Security scanner flow changes and auto-retry

Changes the security scanner code to raise exceptions now for non-successful operations. One of the new exceptions raised is MissingParentLayerException, which, when raised, will cause the security worker to perform a full rescan of all parent images for the current layer, before trying once more to scan the current layer. This should allow the system to be "self-healing" in the case where the security scanner engine somehow loses or corrupts a parent layer.
This commit is contained in:
Joseph Schorr 2016-12-15 16:27:24 -05:00
parent 9fa16679f8
commit 405eca074c
5 changed files with 228 additions and 82 deletions

View file

@ -15,12 +15,24 @@ from util import get_app_url
TOKEN_VALIDITY_LIFETIME_S = 60 # Amount of time the security scanner has to call the layer URL
UNKNOWN_PARENT_LAYER_ERROR_MSG = 'worker: parent layer is unknown, it must be processed first'
logger = logging.getLogger(__name__)
class AnalyzeLayerException(Exception):
""" Exception raised when a layer fails to analyze due to a *client-side* issue. """
""" Exception raised when a layer fails to analyze due to a request issue. """

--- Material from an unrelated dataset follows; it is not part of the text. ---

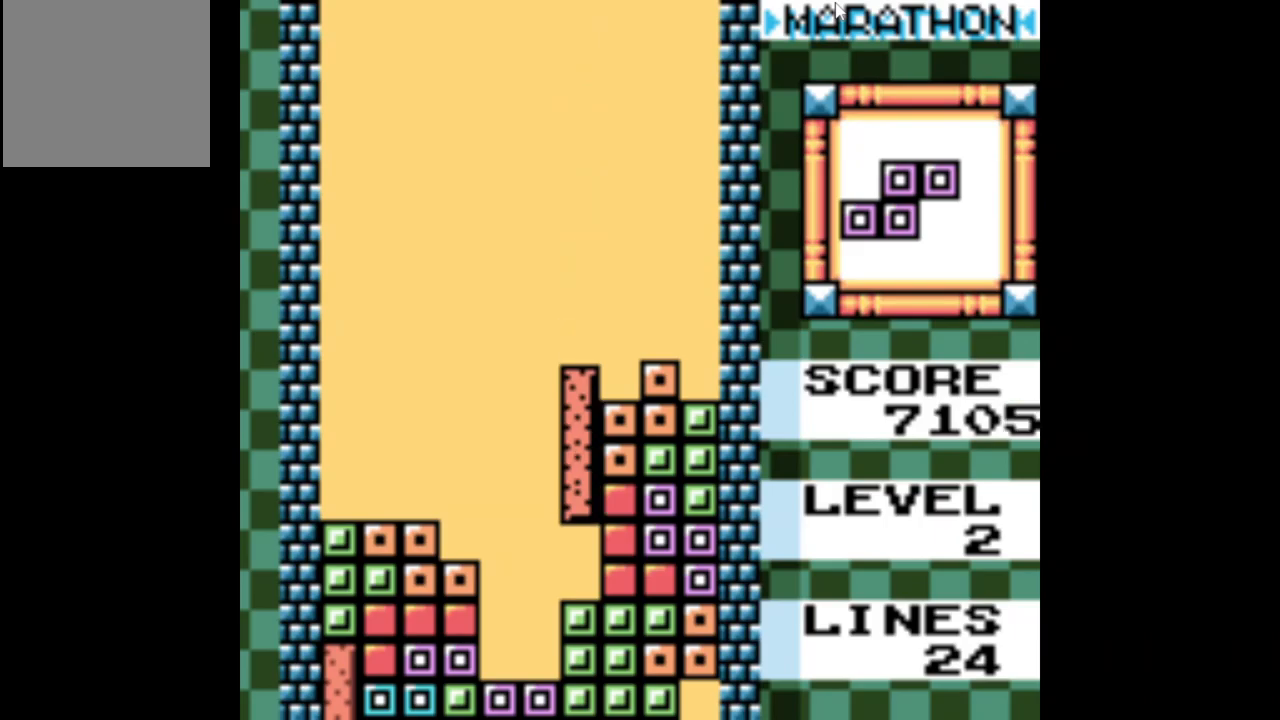
{"buttons": ["DPAD_RIGHT"], "events": [[184, "DPAD_DOWN", "up"], [400, "DPAD_RIGHT", "down"]]}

class AnalyzeLayerRetryException(Exception):
""" Exception raised when a layer fails to analyze due to a request issue, and the request should
be retried.
"""
class MissingParentLayerException(AnalyzeLayerException):
""" Exception raised when the parent of the layer is missing from the security scanner. """
class InvalidLayerException(AnalyzeLayerException):
""" Exception raised when the layer itself cannot be handled by the security scanner. """

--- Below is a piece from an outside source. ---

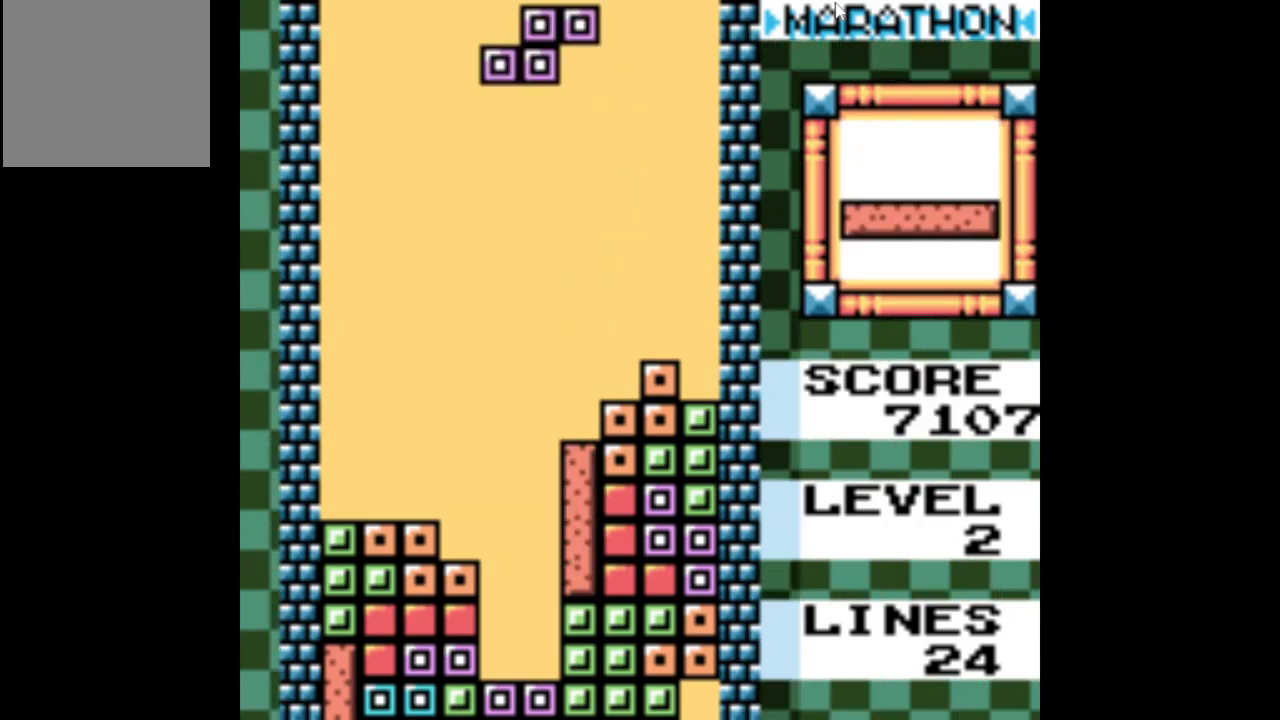
{"buttons": [], "events": [[67, "A", "down"], [200, "A", "up"], [367, "DPAD_RIGHT", "up"]]}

class APIRequestFailure(Exception):
""" Exception raised when there is a failure to conduct an API request. """
@ -142,12 +154,12 @@ class SecurityScannerAPI(object):
def analyze_layer(self, layer):
""" Posts the given layer to the security scanner for analysis, blocking until complete.
Returns a tuple containing the analysis version (on success, None on failure) and
whether the request should be retried.
Returns the analysis version on success or raises an exception deriving from
AnalyzeLayerException on failure. Callers should handle all cases of AnalyzeLayerException.
"""
request = self._new_analyze_request(layer)
if not request:
return None, False
raise AnalyzeLayerException
logger.info('Analyzing layer %s', request['Layer']['Name'])
try:
@ -155,13 +167,13 @@ class SecurityScannerAPI(object):
json_response = response.json()
except requests.exceptions.Timeout:
logger.exception('Timeout when trying to post layer data response for %s', layer.id)
return None, True
raise AnalyzeLayerRetryException
except requests.exceptions.ConnectionError:
logger.exception('Connection error when trying to post layer data response for %s', layer.id)
return None, True
raise AnalyzeLayerRetryException
except (requests.exceptions.RequestException, ValueError) as re:
logger.exception('Failed to post layer data response for %s', layer.id)
return None, False
logger.exception('Failed to post layer data response for %s: %s', layer.id, re)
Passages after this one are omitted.